** Supplied material follows **

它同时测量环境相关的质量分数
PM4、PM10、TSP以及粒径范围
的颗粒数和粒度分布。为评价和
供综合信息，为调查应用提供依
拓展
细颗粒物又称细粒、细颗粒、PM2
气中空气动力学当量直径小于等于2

** End of Supplied material **
** Supplied material follows **

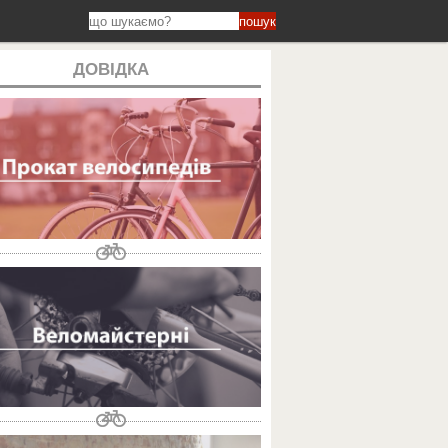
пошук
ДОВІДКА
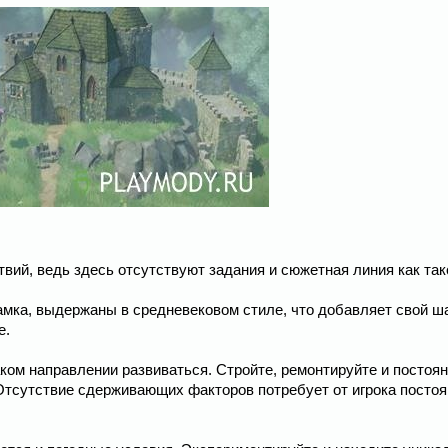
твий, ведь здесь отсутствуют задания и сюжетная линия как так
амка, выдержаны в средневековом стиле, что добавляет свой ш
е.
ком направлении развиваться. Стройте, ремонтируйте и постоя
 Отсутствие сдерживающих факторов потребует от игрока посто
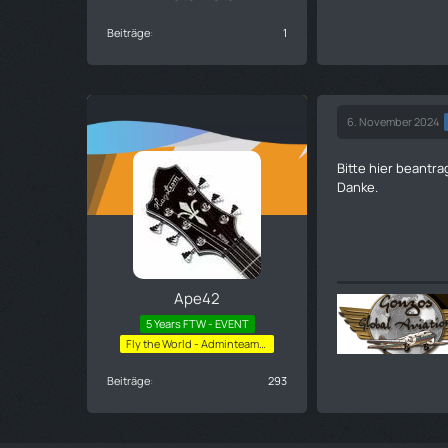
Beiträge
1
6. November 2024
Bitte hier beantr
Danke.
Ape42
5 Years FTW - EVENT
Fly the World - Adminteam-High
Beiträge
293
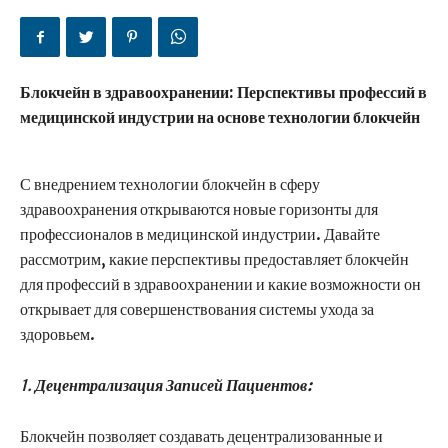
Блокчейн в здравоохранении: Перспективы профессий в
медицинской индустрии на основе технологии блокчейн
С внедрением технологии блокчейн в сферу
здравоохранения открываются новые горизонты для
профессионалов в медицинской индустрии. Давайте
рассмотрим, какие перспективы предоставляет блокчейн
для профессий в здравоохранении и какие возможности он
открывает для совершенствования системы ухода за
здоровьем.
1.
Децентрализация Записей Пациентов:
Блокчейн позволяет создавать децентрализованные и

** End of Supplied material **

# Prompt
Only the lines above from the one with "открывает для совершенствования" up to and including the one with "Блокчейн позволяет создавать" should be repeated, exactly as written.

# Your response
открывает для совершенствования системы ухода за
здоровьем.
1.
Децентрализация Записей Пациентов:
Блокчейн позволяет создавать децентрализованные и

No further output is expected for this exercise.